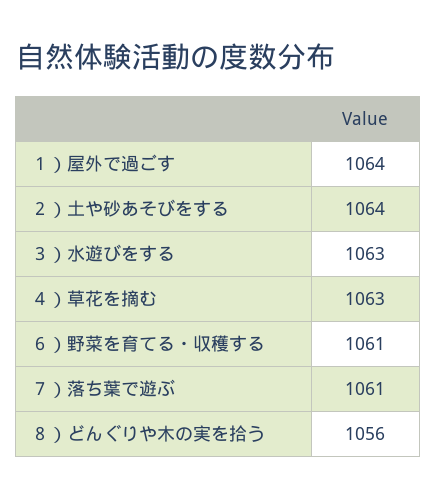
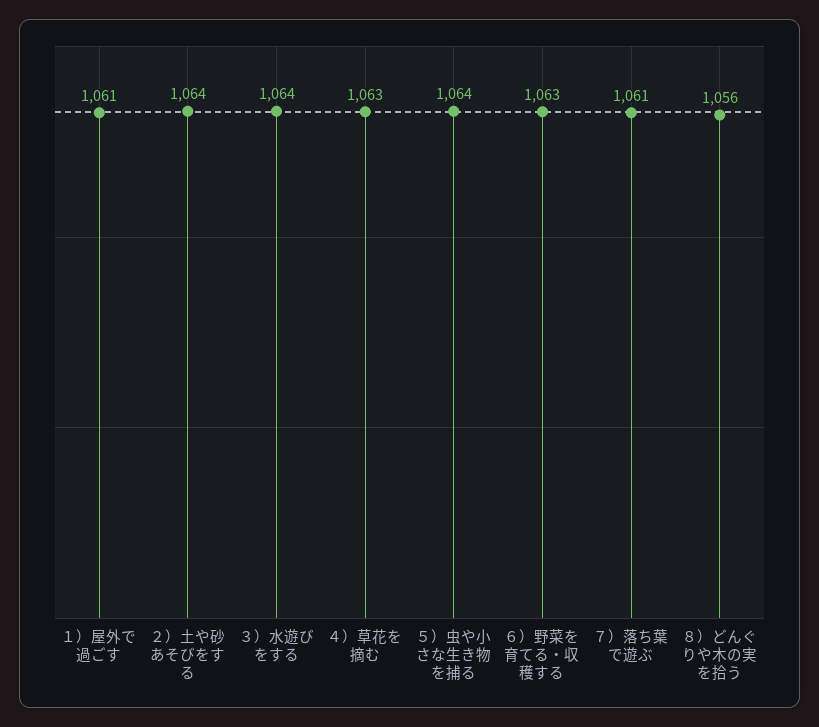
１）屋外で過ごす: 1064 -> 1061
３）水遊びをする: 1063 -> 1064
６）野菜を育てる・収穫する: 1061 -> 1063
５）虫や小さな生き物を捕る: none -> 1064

--

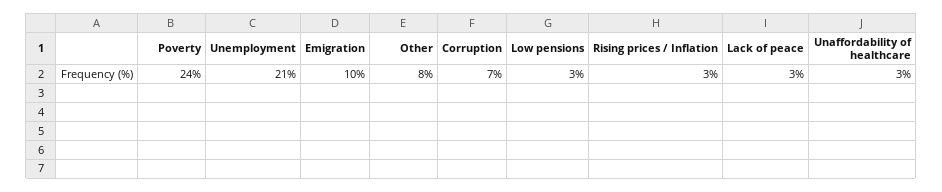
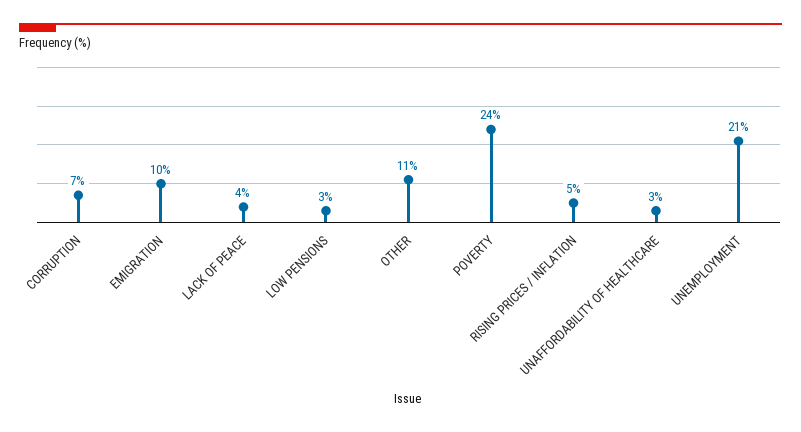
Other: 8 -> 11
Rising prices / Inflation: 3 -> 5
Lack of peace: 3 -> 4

--

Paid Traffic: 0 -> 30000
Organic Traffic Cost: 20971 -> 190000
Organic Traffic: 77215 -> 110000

About this task: Copy exactly the stretch of data above from the line with "１）屋外で過ごす: 1064 -> 1061" through the line with "５）虫や小さな生き物を捕る: none -> 1064", and omit all other lines.

Answer space:
１）屋外で過ごす: 1064 -> 1061
３）水遊びをする: 1063 -> 1064
６）野菜を育てる・収穫する: 1061 -> 1063
５）虫や小さな生き物を捕る: none -> 1064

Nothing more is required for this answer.